#### Your goal
Word for word, reproduce each line of the data below, omitting every image.

(Stored items from a collection)
↓↓↓

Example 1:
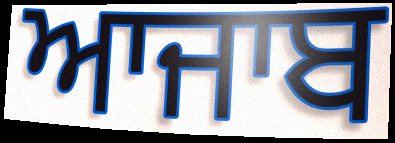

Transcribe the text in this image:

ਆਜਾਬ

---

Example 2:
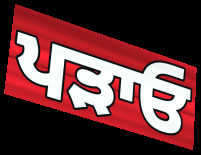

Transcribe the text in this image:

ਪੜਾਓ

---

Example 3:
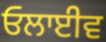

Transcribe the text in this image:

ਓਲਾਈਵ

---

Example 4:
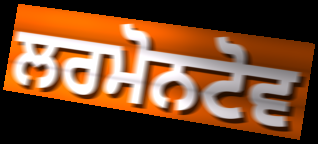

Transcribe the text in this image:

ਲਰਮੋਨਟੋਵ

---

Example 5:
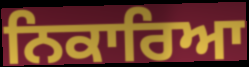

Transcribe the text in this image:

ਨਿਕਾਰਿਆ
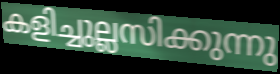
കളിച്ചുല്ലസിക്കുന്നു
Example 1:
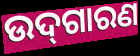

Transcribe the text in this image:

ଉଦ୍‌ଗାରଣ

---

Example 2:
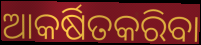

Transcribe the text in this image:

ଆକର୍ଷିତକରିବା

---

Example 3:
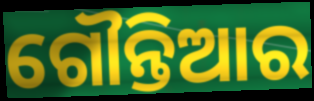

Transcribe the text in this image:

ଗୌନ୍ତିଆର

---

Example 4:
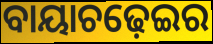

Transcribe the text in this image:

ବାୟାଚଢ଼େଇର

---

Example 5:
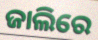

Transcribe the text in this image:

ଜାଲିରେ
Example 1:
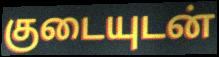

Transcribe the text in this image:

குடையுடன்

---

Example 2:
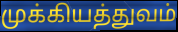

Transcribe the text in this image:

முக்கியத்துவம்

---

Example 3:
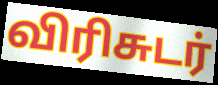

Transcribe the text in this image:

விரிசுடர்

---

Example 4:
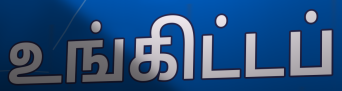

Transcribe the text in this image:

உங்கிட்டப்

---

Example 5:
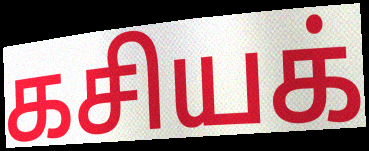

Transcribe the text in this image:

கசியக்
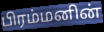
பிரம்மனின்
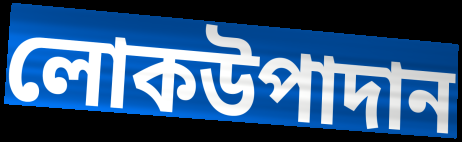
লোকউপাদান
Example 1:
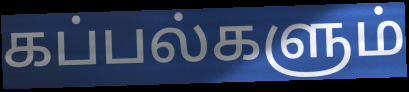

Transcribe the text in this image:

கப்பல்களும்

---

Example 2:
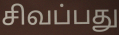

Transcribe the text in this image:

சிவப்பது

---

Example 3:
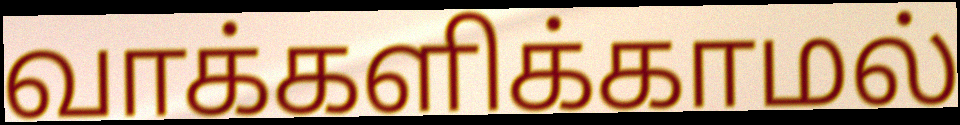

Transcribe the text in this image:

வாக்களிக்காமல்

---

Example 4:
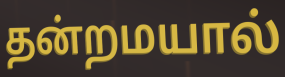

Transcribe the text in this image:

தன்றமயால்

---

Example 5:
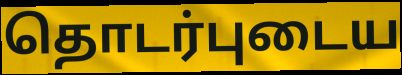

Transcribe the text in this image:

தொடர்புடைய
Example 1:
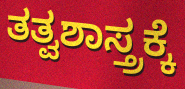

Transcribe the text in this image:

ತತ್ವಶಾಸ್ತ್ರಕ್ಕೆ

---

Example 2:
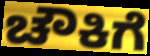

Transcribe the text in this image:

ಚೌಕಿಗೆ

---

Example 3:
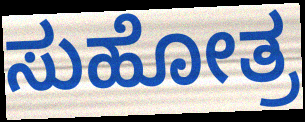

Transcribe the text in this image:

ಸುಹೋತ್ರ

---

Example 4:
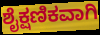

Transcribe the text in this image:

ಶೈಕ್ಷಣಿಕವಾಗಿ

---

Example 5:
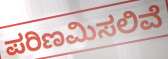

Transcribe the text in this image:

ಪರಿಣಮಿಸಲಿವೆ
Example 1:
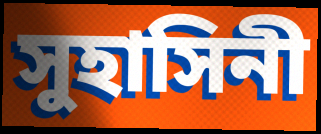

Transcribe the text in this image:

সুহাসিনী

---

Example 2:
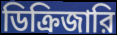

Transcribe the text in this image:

↑↑↑

#### Reply
Example 1:

Transcribe the text in this image:

ਆਜਾਬ

---

Example 2:

Transcribe the text in this image:

ਪੜਾਓ

---

Example 3:

Transcribe the text in this image:

ਓਲਾਈਵ

---

Example 4:

Transcribe the text in this image:

ਲਰਮੋਨਟੋਵ

---

Example 5:

Transcribe the text in this image:

ਨਿਕਾਰਿਆ
കളിച്ചുല്ലസിക്കുന്നു
Example 1:

Transcribe the text in this image:

ଉଦ୍‌ଗାରଣ

---

Example 2:

Transcribe the text in this image:

ଆକର୍ଷିତକରିବା

---

Example 3:

Transcribe the text in this image:

ଗୌନ୍ତିଆର

---

Example 4:

Transcribe the text in this image:

ବାୟାଚଢ଼େଇର

---

Example 5:

Transcribe the text in this image:

ଜାଲିରେ
Example 1:

Transcribe the text in this image:

குடையுடன்

---

Example 2:

Transcribe the text in this image:

முக்கியத்துவம்

---

Example 3:

Transcribe the text in this image:

விரிசுடர்

---

Example 4:

Transcribe the text in this image:

உங்கிட்டப்

---

Example 5:

Transcribe the text in this image:

கசியக்
பிரம்மனின்
লোকউপাদান
Example 1:

Transcribe the text in this image:

கப்பல்களும்

---

Example 2:

Transcribe the text in this image:

சிவப்பது

---

Example 3:

Transcribe the text in this image:

வாக்களிக்காமல்

---

Example 4:

Transcribe the text in this image:

தன்றமயால்

---

Example 5:

Transcribe the text in this image:

தொடர்புடைய
Example 1:

Transcribe the text in this image:

ತತ್ವಶಾಸ್ತ್ರಕ್ಕೆ

---

Example 2:

Transcribe the text in this image:

ಚೌಕಿಗೆ

---

Example 3:

Transcribe the text in this image:

ಸುಹೋತ್ರ

---

Example 4:

Transcribe the text in this image:

ಶೈಕ್ಷಣಿಕವಾಗಿ

---

Example 5:

Transcribe the text in this image:

ಪರಿಣಮಿಸಲಿವೆ
Example 1:

Transcribe the text in this image:

সুহাসিনী

---

Example 2:

Transcribe the text in this image:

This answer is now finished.